When I met you I was doing my yoga teacher training and I booked in a session with you as I wanted to have some special memories from my time in Bali. I love that you have the photography knowledge as well as the yoga knowledge (from doing your training yourself).
I became a yoga teacher in 2007, like I never really taught, but it really helps me to look out for the right alignment and those kinds of details.
There is no way of formula other than me really being curious about every single person I work with and getting a feel for everybody because. Some people are really flexible in the upper body, some people have very, very flexible hamstrings.
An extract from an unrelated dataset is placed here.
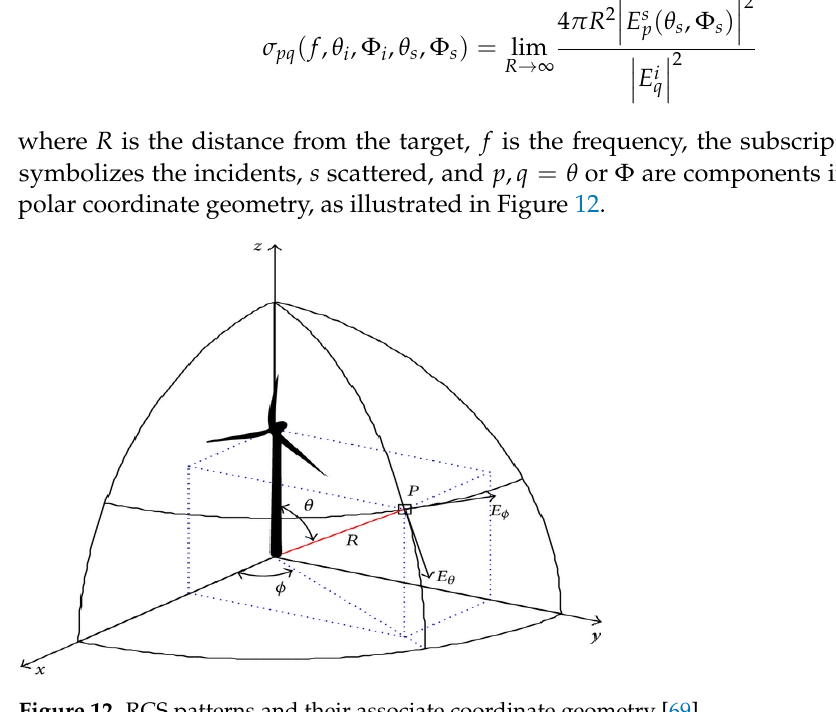
Figure 12. RCS patterns and their associate coordinate geometry [69].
So for me to, to get a feel for the person working with is the first big, important detail.
What can people expect when doing a photoshoot with you?
It’s always good for me to get an understanding of what they actually need because that way it allows me to approach a session in a different way. For example, if somebody has just done a yoga teacher training in Bali and is feeling, really beautiful and radiant flexible, we might want to go to the rice fields…
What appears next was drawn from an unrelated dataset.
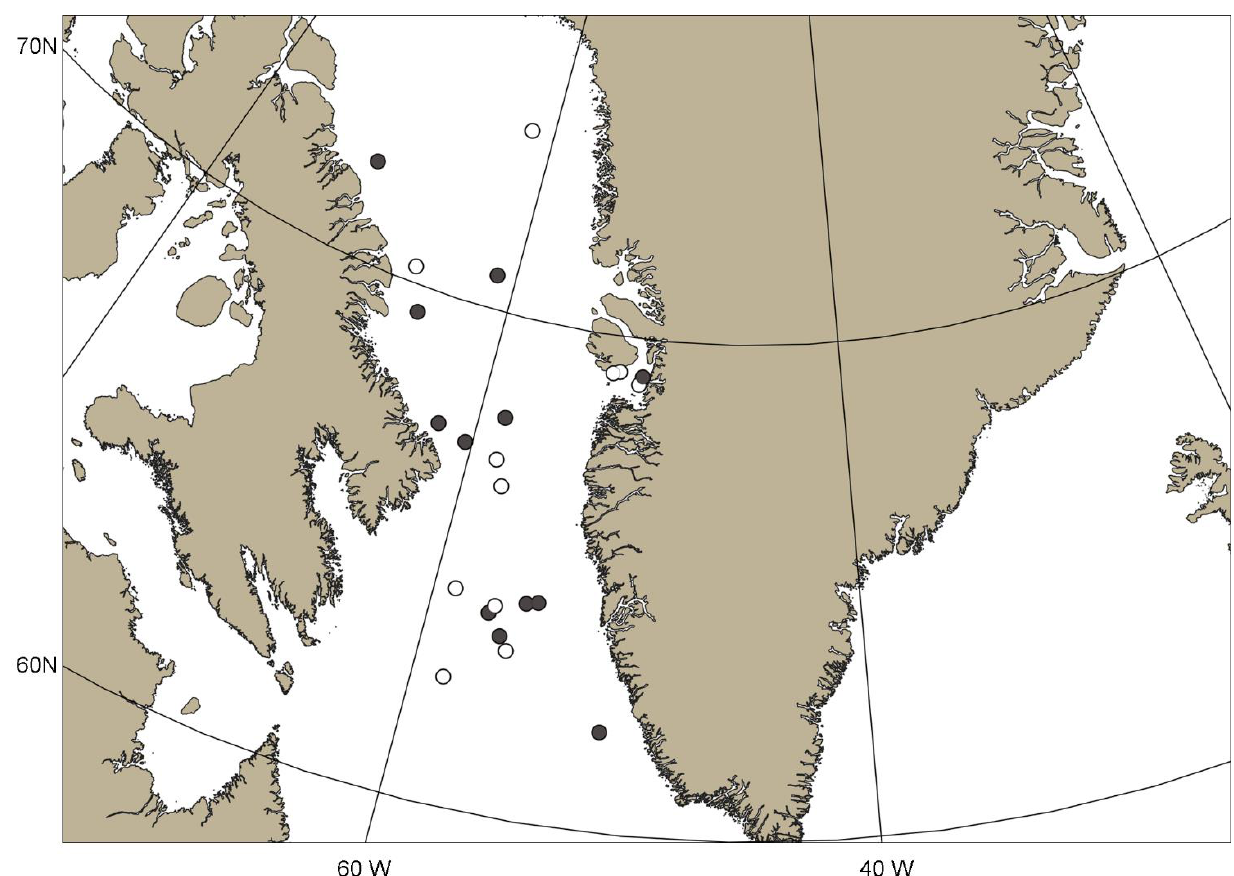
Figure 1. Sampling locations of Gonatus fabricii in West Greenland. Filled circles: stations where morphological beak measurements and stable isotope analysis were performed. Empty circles: stations where only morphological beak measurements were performed.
But if that person is planning on running a business in a city, let’s say New York City, or somewhere in Europe where there are no palm trees, it makes very little sense to include those pictures on the website. You want to have a relationship between the pictures and the purpose. Let’s go somewhere that we can get a bit of a feel that could be found somewhere in the Western world.
You live in Ubud, the vegan and yogi capital of Indonesia – what’s your favourite part of living there?
It attracts those that are like-minded. We have great food, yoga studios, restaurants, really good coffee, dairy-free ice cream… I feel so blessed…
If you want to go and just like have a mental and physical, so detox, Ubud is definitely the space.
And what’s your favourite part of a photoshoot with a yogi?
Photography is not just a location but a true, authentic connection. You’re not just capturing a photo, you’re capturing a personality and you’re capturing someone’s whole self. And that’s why I don’t want to work with fashion and models. I just want to work with real people.
Where’s your favourite place to shoot in Bali?
The ocean. I love the ocean… let’s call it the beach because I don’t go on a boat and I’m not like in the ocean, but you know, I come from a landlocked country, I come from Austria so I have big respect [for it]. I’m not a surfer or a diver or anything. The ocean is a powerful place and now I try to go to the ocean about twice a week.
While there’s no such thing as the perfect yoga pose or photo, what’s the best way to capture that perfect yoga image?
As much as we are all attracted to really advanced poses, like a really advanced Dancers Pose or a half-moon bind is gorgeous, or any heart-opening pose or anything like that is it’s really beautiful to look at. But just because you’re not there doesn’t mean you don’t, you won’t go home with beautiful pictures and to be perfectly honest with you, I really need to tone it down.
But often even with the advanced people for different reasons, first of all, if I look at somebody’s account or yoga teachers website, and I’m about to decide if I’m going to sign up for their class or retreat… To me, it’s, it’s, it’s a given that person is it’s advanced, you know, like most likely that person has a lot to offer and most likely, also has a lot to offer in terms of assets. So it doesn’t have to be a show-off approach and those yoga teachers [should] be able to show up as they are and there, they allow me to really capture their essence and authentic self in front of the camera.
Oftentimes the most beautiful pictures are the ones where the intention is there and you can feel it. And that’s why I love to have that connection.